Some of the aircraft have already been pushed to the limit of their lifespan by the wars in Iraq and Afghanistan.
Engineers cannot work fast enough to patch them up and keep them flying as work on the F-35 program continues, forcing the service to carry out work to extend its lifespan from its initial 6,000 hours to more than 10,000.
Some of the aircraft have already been pushed to the limit of their lifespan by the wars in Iraq and Afghanistan
It now appears that the deteriorating F/A-18 Hornet fleet will remain the bulk of the Navy’s strike fighter power into the next decade
Around forty Hornets were upgraded at Fleet Readiness Center Southwest in San Diego last fiscal year. Another fifty are scheduled to have work carried out on them this year.
Jeff Ferguson at the Jacksonville, Florida center said that cracks had been discovered in aircraft after 6,000 hours in the air as the weight of the thousands pounds of bombs on the wings put a huge strain on the aircraft.
‘They were originally designed for 6,000 hours, they tested them for 12[,000], so going past 10,000 is probably not something they’re going to do,’ Mike Furlano of the San Diego center added.
The center are working to replace the main barrel of the aircraft in a major program of upgrades to extend their life. Those revamped Hornets will stay in service as the Navy transitions to the F-35C Lightning II joint strike fighter in the next decade.
The Navy has relieved some of the pressure on the Hornets by buying a small fleet of the upgraded Super Hornet planes.
But the Marine Corps, who preferred to wait for the completion of the F-35 program, is being forced to make upgrades on the existing fleet.
Defense cuts and a skills drain are also impacting on the process making it slower and more difficult to get the parts and carry out the necessary repairs.
Around forty Hornets were upgraded at Fleet Readiness Center Southwest in San Diego last fiscal year. Another fifty are scheduled to have work carried out on them this year
The original plan had been to replace the old F/A-18s with newer versions which would in turn by replaced with the delayed F-35s
The Navy’s air boss, Vice Adm. Mike Shoemaker, told the Navy Times: ‘The (extended Legacy Hornets) are kind of — I don’t want to say gap-fillers — but they will be the biggest chunk of our carrier fleet through the middle to the end of the next decade.
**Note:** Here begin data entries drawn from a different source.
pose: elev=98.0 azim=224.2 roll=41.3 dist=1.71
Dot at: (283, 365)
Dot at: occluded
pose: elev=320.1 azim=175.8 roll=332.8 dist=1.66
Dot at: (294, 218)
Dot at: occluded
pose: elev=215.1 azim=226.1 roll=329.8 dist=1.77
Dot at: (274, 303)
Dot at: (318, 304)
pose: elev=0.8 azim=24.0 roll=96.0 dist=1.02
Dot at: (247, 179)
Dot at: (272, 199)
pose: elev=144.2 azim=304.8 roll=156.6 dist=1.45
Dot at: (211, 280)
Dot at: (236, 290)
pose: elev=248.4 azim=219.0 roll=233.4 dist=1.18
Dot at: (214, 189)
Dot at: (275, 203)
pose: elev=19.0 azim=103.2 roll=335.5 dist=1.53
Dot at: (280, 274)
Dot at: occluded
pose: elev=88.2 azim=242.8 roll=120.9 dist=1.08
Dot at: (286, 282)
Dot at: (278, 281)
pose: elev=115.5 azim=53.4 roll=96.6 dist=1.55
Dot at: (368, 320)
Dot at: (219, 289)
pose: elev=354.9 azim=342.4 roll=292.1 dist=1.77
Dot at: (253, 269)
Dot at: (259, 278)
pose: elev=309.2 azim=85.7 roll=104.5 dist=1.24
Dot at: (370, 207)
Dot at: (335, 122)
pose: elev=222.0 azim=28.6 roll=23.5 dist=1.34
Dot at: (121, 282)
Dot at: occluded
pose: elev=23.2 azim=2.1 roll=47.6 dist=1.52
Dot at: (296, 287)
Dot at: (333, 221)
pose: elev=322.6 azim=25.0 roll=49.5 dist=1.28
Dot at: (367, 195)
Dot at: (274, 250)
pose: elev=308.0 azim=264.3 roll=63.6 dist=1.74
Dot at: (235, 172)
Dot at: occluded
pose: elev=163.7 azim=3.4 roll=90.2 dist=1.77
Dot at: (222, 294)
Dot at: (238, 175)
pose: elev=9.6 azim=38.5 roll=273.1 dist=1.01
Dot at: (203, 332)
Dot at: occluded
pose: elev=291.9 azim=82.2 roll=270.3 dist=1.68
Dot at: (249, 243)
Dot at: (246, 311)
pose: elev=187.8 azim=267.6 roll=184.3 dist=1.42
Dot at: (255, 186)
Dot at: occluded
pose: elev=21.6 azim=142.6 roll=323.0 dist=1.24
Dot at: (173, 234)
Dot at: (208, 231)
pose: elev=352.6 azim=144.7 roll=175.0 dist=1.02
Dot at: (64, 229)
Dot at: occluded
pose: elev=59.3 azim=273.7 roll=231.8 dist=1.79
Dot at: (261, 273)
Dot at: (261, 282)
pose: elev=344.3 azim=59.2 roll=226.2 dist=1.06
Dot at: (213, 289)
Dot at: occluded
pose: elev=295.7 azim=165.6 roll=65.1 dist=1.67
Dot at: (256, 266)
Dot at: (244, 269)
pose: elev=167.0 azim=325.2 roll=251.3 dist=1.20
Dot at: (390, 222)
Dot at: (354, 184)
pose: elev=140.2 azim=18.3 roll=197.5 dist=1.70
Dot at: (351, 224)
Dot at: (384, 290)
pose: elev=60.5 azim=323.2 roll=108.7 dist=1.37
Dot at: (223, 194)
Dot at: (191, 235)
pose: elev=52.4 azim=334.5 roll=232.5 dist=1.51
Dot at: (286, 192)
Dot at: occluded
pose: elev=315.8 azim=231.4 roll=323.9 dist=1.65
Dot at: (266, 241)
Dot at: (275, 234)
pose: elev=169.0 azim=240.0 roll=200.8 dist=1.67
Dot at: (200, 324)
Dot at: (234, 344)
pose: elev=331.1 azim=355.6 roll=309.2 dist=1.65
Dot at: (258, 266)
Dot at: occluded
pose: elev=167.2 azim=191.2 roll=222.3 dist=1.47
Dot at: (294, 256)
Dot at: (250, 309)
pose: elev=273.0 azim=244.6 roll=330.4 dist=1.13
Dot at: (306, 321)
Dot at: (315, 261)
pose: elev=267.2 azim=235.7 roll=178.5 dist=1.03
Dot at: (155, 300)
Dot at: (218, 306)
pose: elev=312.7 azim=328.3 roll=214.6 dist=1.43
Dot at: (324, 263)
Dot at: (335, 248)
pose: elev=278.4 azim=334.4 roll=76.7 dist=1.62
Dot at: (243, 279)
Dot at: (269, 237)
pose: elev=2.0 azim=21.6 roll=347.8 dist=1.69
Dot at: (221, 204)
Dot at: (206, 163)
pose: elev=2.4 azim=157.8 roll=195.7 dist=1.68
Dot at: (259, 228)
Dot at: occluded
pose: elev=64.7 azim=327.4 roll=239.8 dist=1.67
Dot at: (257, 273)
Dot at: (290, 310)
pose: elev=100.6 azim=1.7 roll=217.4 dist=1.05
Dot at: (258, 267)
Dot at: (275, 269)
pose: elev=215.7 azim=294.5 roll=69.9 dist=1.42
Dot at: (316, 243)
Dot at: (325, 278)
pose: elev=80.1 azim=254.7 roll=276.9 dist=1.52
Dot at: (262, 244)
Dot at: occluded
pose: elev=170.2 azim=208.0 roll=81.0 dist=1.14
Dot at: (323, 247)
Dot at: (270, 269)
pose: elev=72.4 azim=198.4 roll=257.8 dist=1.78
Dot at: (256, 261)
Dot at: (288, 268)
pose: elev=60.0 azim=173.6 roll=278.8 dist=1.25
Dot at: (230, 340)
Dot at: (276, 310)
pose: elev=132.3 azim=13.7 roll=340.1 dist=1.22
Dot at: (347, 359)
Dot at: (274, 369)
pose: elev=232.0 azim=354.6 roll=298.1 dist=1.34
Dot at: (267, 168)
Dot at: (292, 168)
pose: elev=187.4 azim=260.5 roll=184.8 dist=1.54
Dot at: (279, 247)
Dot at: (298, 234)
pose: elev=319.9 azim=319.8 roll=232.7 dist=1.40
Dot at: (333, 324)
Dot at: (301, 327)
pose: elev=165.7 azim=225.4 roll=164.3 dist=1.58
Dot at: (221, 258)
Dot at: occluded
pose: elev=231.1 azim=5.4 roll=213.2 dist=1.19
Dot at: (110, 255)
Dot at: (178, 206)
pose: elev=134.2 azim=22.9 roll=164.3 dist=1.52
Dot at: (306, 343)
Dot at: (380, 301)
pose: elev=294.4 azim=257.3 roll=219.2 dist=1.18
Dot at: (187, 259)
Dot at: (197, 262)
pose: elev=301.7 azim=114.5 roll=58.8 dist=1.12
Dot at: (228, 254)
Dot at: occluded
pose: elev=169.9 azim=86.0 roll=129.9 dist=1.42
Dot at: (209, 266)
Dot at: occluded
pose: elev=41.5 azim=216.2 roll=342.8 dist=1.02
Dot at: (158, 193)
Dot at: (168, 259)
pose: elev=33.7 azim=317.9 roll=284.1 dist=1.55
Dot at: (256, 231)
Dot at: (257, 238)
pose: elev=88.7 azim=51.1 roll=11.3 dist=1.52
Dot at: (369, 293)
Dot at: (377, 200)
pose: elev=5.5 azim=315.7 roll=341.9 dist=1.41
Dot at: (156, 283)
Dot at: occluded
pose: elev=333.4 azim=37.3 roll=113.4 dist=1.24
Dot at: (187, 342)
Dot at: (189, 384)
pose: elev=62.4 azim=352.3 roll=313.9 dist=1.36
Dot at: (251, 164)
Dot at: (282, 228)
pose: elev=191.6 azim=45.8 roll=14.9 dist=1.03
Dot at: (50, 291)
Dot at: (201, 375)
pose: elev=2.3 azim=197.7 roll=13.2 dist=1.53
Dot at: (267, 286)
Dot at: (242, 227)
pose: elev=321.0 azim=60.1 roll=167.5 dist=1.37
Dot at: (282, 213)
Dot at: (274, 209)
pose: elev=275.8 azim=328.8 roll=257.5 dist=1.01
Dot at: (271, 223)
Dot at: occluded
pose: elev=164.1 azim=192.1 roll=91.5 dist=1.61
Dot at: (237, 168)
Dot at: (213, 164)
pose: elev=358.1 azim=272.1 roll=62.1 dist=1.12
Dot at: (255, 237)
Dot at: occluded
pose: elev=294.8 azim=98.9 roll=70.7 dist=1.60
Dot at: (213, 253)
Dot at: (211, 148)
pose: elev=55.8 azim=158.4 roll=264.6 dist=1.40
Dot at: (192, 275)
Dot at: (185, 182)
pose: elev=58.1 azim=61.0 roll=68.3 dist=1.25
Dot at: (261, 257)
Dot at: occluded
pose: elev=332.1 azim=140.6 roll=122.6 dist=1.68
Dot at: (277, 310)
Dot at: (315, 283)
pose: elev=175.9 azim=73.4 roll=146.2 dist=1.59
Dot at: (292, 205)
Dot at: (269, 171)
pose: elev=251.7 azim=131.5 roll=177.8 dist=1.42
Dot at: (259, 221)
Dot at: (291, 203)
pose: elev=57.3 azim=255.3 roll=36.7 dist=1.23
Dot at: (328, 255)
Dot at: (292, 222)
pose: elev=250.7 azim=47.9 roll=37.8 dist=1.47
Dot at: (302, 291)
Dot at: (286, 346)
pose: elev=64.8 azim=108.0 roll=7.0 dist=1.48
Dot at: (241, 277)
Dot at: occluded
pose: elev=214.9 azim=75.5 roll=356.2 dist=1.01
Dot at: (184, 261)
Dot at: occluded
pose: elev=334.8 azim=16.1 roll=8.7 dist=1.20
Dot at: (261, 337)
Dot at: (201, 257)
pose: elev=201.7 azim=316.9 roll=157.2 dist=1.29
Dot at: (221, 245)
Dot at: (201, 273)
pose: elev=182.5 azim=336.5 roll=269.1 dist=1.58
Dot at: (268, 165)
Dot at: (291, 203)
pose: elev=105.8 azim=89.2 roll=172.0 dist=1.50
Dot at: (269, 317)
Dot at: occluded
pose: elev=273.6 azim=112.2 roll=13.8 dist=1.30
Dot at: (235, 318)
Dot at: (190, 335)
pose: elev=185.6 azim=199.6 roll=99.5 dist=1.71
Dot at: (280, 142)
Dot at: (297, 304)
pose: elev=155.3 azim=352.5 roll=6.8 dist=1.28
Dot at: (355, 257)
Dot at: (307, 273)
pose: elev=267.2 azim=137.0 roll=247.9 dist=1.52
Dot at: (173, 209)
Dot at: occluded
‘So as we have used those legacy Hornets, we have had to extend their life to get through to when we can introduce JSF.’
The original plan had been to replace the old F/A-18s with newer versions which would in turn by replaced with the delayed F-35s.
Shoemaker said that the Navy’s orders of F-35s and Super Hornets have been held back by budget restrictions, forcing the Hornet overhauls to bridge the gap.
There are roughly 35 squadrons flying Hornets and Super Hornets.